=== Section Start ===

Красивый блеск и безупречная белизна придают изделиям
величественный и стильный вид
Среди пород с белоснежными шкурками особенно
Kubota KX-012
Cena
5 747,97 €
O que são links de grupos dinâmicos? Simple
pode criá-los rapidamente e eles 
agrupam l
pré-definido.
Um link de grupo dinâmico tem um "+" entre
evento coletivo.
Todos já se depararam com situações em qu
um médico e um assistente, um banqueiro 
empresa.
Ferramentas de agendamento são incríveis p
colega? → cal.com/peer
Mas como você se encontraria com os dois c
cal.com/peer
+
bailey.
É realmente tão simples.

=== Section End ===

All lines from the one with "величественный и стильный вид" through the final line of the listing above are to be restated word for word; the lines before it are left out.

величественный и стильный вид
Среди пород с белоснежными шкурками особенно
Kubota KX-012
Cena
5 747,97 €
O que são links de grupos dinâmicos? Simple
pode criá-los rapidamente e eles 
agrupam l
pré-definido.
Um link de grupo dinâmico tem um "+" entre
evento coletivo.
Todos já se depararam com situações em qu
um médico e um assistente, um banqueiro 
empresa.
Ferramentas de agendamento são incríveis p
colega? → cal.com/peer
Mas como você se encontraria com os dois c
cal.com/peer
+
bailey.
É realmente tão simples.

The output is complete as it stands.